____ DATA SHOWN

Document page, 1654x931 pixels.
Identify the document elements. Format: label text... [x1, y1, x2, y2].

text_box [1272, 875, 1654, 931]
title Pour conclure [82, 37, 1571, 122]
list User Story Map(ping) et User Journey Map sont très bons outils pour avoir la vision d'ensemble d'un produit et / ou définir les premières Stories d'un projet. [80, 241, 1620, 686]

________

_YOUR OBJECTIVE_
Output the lines above again, word for word and unchanged.

_WORKED SOLUTION_
Document page, 1654x931 pixels.
Identify the document elements. Format: label text... [x1, y1, x2, y2].

text_box [1272, 875, 1654, 931]
title Pour conclure [82, 37, 1571, 122]
list User Story Map(ping) et User Journey Map sont très bons outils pour avoir la vision d'ensemble d'un produit et / ou définir les premières Stories d'un projet. [80, 241, 1620, 686]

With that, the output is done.